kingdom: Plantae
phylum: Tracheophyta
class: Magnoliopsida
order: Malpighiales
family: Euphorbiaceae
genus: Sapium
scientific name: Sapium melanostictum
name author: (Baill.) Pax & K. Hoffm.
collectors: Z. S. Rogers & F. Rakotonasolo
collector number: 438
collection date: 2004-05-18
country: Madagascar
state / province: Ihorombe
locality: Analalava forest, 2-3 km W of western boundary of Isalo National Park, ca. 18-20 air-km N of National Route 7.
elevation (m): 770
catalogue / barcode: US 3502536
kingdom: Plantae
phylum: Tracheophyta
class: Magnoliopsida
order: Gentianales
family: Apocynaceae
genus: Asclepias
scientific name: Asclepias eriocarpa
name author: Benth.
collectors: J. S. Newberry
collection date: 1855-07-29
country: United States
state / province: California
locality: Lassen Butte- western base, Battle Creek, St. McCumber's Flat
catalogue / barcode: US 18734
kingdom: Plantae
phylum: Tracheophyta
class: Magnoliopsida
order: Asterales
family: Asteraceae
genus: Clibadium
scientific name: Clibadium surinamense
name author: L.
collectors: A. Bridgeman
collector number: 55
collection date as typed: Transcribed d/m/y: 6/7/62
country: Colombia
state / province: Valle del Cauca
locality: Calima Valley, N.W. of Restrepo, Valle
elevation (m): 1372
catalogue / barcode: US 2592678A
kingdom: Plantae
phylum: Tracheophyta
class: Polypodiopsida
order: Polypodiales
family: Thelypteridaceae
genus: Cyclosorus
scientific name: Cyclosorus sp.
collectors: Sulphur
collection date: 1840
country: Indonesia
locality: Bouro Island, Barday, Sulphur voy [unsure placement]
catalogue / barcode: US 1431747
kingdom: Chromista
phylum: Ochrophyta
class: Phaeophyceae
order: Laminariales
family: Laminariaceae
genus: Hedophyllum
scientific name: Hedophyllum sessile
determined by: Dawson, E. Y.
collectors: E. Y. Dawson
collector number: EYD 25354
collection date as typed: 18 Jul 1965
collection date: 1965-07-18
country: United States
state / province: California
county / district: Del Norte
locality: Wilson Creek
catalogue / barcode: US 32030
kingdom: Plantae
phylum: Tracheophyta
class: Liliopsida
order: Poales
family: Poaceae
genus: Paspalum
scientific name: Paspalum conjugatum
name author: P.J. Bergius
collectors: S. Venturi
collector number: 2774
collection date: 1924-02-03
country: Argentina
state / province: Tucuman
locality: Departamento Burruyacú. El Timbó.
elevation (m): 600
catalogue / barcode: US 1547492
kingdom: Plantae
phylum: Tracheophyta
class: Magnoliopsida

________

### Exercise description
Set out the data above as a two-column CSV, starting with the first line and going on through the line with "collection date: 2004-05-18", with headers field and value and one row per line. Put each field name and each value in its own quoted field, with any line breaks replaced by spaces.

### Answer to this exercise
field,value
"kingdom:","Plantae"
"phylum:","Tracheophyta"
"class:","Magnoliopsida"
"order:","Malpighiales"
"family:","Euphorbiaceae"
"genus:","Sapium"
"scientific name:","Sapium melanostictum"
"name author:","(Baill.) Pax & K. Hoffm."
"collectors:","Z. S. Rogers & F. Rakotonasolo"
"collector number:","438"
"collection date:","2004-05-18"